The slightly-bullshit answer here is that it makes for a more immersive experience; it's very easy for a player to empathize with someone sitting at a computer, after all, since that's exactly what they're doing. The less layers of abstraction in the way, the easier it is to feel like you yourself are part of the story, which is definitely a goal when you're making games where the player themself is the main character.Digital and Analogue aren't games where the protagonist is a particular person, they're games where you exist in the role of the person trying to explore the mystery. And I think it makes you get more involved in the mystery, as a result.

So I think there's a lot of benefits… but honestly, the reason why it's informed so much of what I do? Before I went into games full time, I paid my bills through doing a lot of web design work. So it just so happens that graphic design is pretty much my only useful artistic skill; hence a lot of games that look like computers, 'cause that's all I knew how to do. 

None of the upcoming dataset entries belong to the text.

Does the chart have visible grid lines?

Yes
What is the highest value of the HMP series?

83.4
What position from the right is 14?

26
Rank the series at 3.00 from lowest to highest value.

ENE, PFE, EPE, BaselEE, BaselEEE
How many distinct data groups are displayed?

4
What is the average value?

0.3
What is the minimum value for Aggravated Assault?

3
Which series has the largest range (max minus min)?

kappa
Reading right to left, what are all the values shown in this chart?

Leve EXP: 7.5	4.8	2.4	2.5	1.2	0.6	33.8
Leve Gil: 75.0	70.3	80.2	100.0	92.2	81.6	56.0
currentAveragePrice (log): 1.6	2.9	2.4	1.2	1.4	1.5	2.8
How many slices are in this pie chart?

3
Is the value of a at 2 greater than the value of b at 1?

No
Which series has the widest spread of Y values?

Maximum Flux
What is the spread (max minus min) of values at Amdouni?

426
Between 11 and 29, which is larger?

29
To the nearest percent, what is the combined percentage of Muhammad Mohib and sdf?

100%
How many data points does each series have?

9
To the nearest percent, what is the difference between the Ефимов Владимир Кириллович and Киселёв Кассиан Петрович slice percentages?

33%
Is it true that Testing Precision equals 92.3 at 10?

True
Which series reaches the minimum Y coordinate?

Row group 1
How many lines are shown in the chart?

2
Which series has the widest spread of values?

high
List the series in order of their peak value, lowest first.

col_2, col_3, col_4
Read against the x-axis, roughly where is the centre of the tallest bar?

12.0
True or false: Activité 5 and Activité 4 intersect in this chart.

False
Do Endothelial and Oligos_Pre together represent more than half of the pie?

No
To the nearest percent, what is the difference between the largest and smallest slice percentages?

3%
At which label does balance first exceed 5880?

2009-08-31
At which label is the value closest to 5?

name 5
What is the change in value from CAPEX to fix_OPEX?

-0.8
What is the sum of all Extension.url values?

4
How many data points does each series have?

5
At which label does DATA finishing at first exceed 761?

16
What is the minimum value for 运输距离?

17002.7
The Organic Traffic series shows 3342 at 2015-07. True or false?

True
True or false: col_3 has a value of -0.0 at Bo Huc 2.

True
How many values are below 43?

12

Stepping away from games a bit, how do you feel computer UIs and systems affect the way we experience using computers in real life? Is there a certain appeal to you behind these modes of interacting with computers that compels you to recreate them in game?

I don't know if computers necessarily appeal to me so much as they just happen to completely dominate our lives. They're inescapable. Basically, my entire adult social life has either been mediated directly through social networks, or at least organized through them. So really, my interest here is in social interactions, in how people work; there's just no way of honestly approaching these subjects without an understanding of how big a role technology plays in that. To an extent, I focus a lot on the technological sides of these because it happens to fall into my skillset, but I'm sorta trying to branch out from that, now. So I mean, computers may be a huge part of our lives, but I think when you focus on that aspect too much, you get a sort of skewed perspective. Analogue and Digital are games that feel very lonely a lot of the time; with Ladykiller in a Bind, we're going to try to focus on in-person interactions, so we can get a fuller perspective.

I was genuinely surprised, as I’m sure were many, when you came out with Interstellar Selfie Station. You clearly have more technical dev skills than many of us were aware of or suspected. Do you mind sharing with us what training you have had, and if you have used it in other projects before, or plan to do so in the future?

So the Interstellar Selfie Station… I mean, don't get me wrong, I'm an experienced programmer, I do sorta know what I'm doing. But it's not as impressive as it seems. The really hard parts of it, the graphic processing stuff, it's just an algorithm that I stole the code for and slowly refined. It's a lot of math that really baffles me, and, it took me like, ten times longer than it should've to write the shader that does the heavy lifting.

But my games have always been kinda technically heavy. I've worked with the visual novel engine Ren'Py in the past, but there's a lot of my own code in there to make the more complicated interactions work.

Mostly, I just always had access to computers as a kid, and took a couple of programming classes when I was in elementary school that really inspired me; after that, it was all entirely self-taught. (Which is why I'm pretty bad at it.) I've always found programming to be really fun, so I stuck with it, and I ended up getting experience doing back-end stuff when I was doing web design professionally. That sort of thing doesn't really translate to game development skills, though, unfortunately; but I think when it comes to programming, learning how to teach yourself things just gets a lot easier the more experience you have.